一方、多くの時間帯で有効な展開を阻止されたスパーズは右サイド偏重の攻撃となり、その結果左サイドを主戦場とするペリシッチやソンの存在感は希薄になりました。

――参考1:この試合におけるスパーズの攻撃サイドの割合
上記のジルーの働きはとても重要で、これがないと中盤が手前に引き出され易くなります。その結果ライン間を使われるリスクが高まる、と。

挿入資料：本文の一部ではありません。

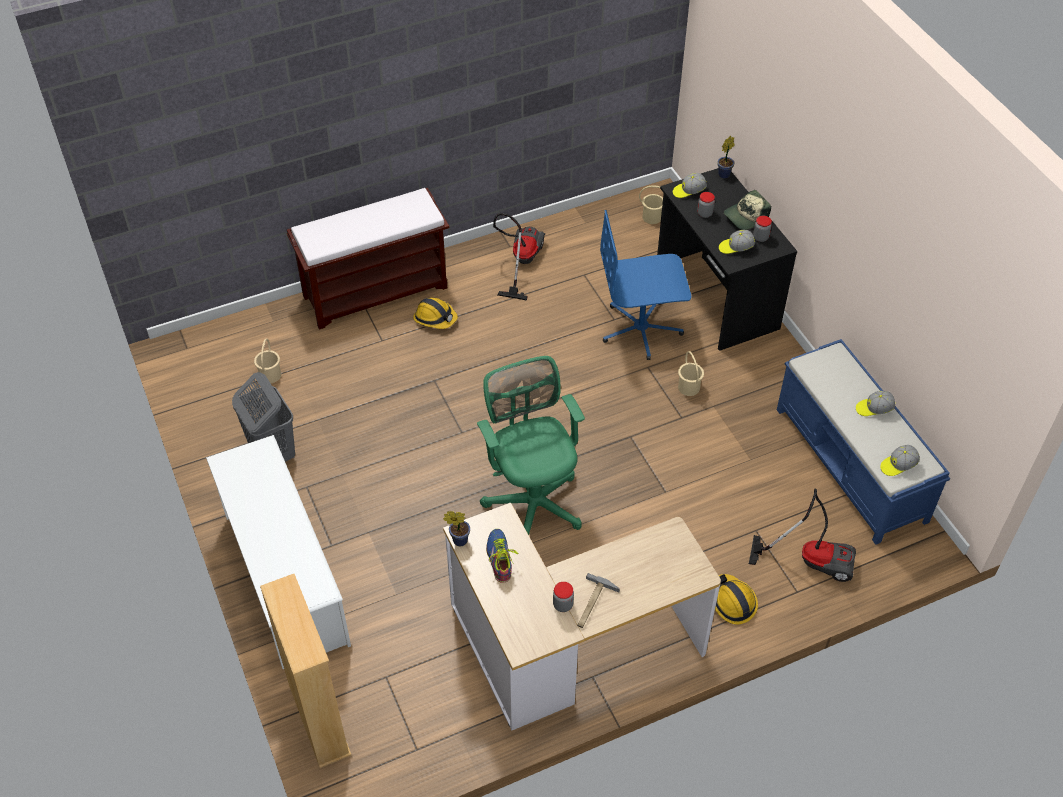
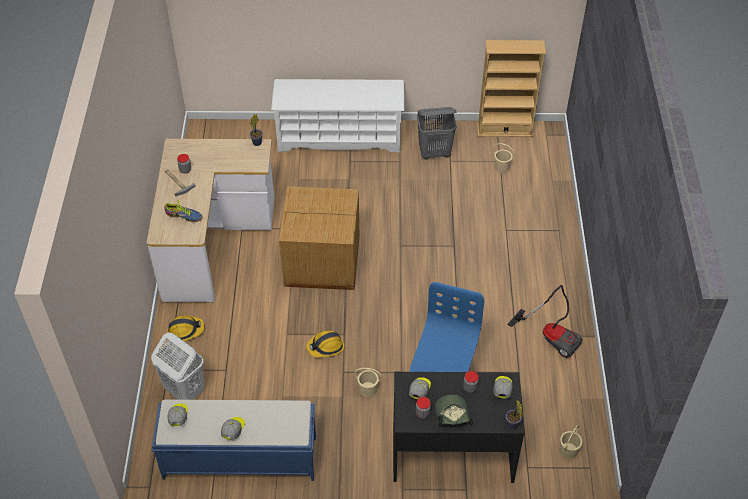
camera: 115 degrees right, 0 degrees up
beige bookcase [260,574,351,768] -> beige bookcase moved to [477,40,546,137]
brown bench [287,188,449,330] -> none
hard hat [413,297,458,329] -> hard hat moved to [306,331,344,357]
green office chair [477,356,585,535] -> cardboard box [279,186,359,290]
shoe [486,529,518,583] -> shoe moved to [164,200,203,222]
vacuum cleaner [749,488,856,582] -> white laundry basket [151,333,205,400]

――シーン4:第一プレッシャーラインの背後で受けたスキップに対し、トナーリが対応に出る。これによりクルゼフスキが空く

――その後の場面。スキップからクルゼフスキがボールを受け、フリーで前を向いた
そこで上掲のように、前半のスパーズは中央から右ハーフスペースにポジションを取るクルゼフスキ(もしくはエメルソン)にボールを送り、そこを起点に多少なりチャンスを演出。
しかしながら彼らはファイナルサードでの判断や精度を大きく欠くきらいがあり、作り出したチャンスをシュートへと繋げることが出来ませんでした。
後半の攻防
後半以降もミランは組織的なプレッシングを継続。その際には前半やや使われがちだったハーフスペースへのパスコースを意識的に閉じていたように見受けられるなど、よりコンパクトに守りながらスペースとパスコースを制限していきました。

――シーン5:ミランボランチの脇に入り込んでロメロからパスを受けようとするペドロ(※後半から右WBに投入)に反応し、ジルーがパスコースを塞いだ
そうしたミランの守備を前にして焦れてしまったのか、スパーズは半ば強引に前線へ縦パスを入れ始めます。が、これはミランにとって好都合な形であり、その際には3CBが中心となってボールを奪っていきました。

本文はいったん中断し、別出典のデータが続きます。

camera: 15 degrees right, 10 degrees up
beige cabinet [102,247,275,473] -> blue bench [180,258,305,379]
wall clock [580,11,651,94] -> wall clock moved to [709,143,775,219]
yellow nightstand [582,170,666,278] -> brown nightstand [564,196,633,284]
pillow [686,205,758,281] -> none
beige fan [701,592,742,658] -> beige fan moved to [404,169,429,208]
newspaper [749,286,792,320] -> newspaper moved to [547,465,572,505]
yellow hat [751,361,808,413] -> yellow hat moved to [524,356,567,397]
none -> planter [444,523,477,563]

――シーン6:ここでデイビスがボールを持つが、前方のパスコースは全てタイトに警戒されている状態。そこで右サイドのロメロ(画面外)にバックパスを出すものの、それに合わせてミランがすぐにプレッシング

――その後の場面。逆サイドでも同様に選択肢がマークされたスパーズは、ここで前線のケインに楔のパスを送る。しかしケインに対してはティアウががっつりマークしており、更に逆サイドからクルニッチが絞って挟み込む準備が出来ている

――その後の場面。ケインとの対人を制したティアウがボールを奪取した
このように概ね順調にゲームをコントロール出来ていたミランですが、誤算があったとすればそれはポジティブトランジション時の精度だと思います。
というのも、自陣でボールを奪った際には前線のレオンとジルーが続くカウンターの局面において主導的な役割を担うわけですが、独力でボールを運べないジルーはすぐに周囲のレオンに預けようとします。しかしそれを分かっているスパーズはレオンへのパスコースを警戒して徹底的にマークするため、レオンが良い形でボールを持てる場面というのは限られてしまうわけですね。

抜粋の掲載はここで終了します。